[Document extract]
>>>

Day 3

Hybrid Search and the Universal Query API

Learn how to combine dense and sparse vector search methods to build powerful hybrid search pipelines that serve diverse user needs.

What You’ll Learn

Understand when to use dense vs. sparse vectors
Build hybrid search pipelines with Qdrant’s Universal Query API
Apply Reciprocal Rank Fusion (RRF) to combine results
Design multi-stage retrieval and reranking strategies

The Challenge: Different Users, Different Search Needs

The reality is that your users exist across a spectrum: from precise keyword searchers to vague natural language describers, and forcing a single search approach means disappointing part of your audience. Rather than compromising on search quality for different user types, hybrid search allows you to meet everyone where they are.

<<<

[Challenge A]
Answer these questions using the hybrid search lesson.
(i) Which API does the lesson name for building hybrid search pipelines?
(ii) What method does it give for combining results?
(iii) What spectrum do users exist across?
[Challenge B] Reproduce the passage of the hybrid search lesson between "Hybrid Search and" and "where they are.", inclusive.
The data that comes after the hybrid search lesson is separate material.

[Given material]
>>>

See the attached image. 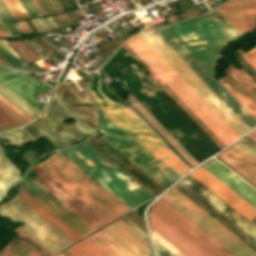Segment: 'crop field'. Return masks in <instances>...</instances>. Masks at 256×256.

<<<

[Complete response A]
(i) Qdrant's Universal Query API
(ii) Reciprocal Rank Fusion (RRF)
(iii) From precise keyword searchers to vague natural language describers

[Complete response B]
Hybrid Search and the Universal Query API

Learn how to combine dense and sparse vector search methods to build powerful hybrid search pipelines that serve diverse user needs.

What You’ll Learn

Understand when to use dense vs. sparse vectors
Build hybrid search pipelines with Qdrant’s Universal Query API
Apply Reciprocal Rank Fusion (RRF) to combine results
Design multi-stage retrieval and reranking strategies

The Challenge: Different Users, Different Search Needs

The reality is that your users exist across a spectrum: from precise keyword searchers to vague natural language describers, and forcing a single search approach means disappointing part of your audience. Rather than compromising on search quality for different user types, hybrid search allows you to meet everyone where they are.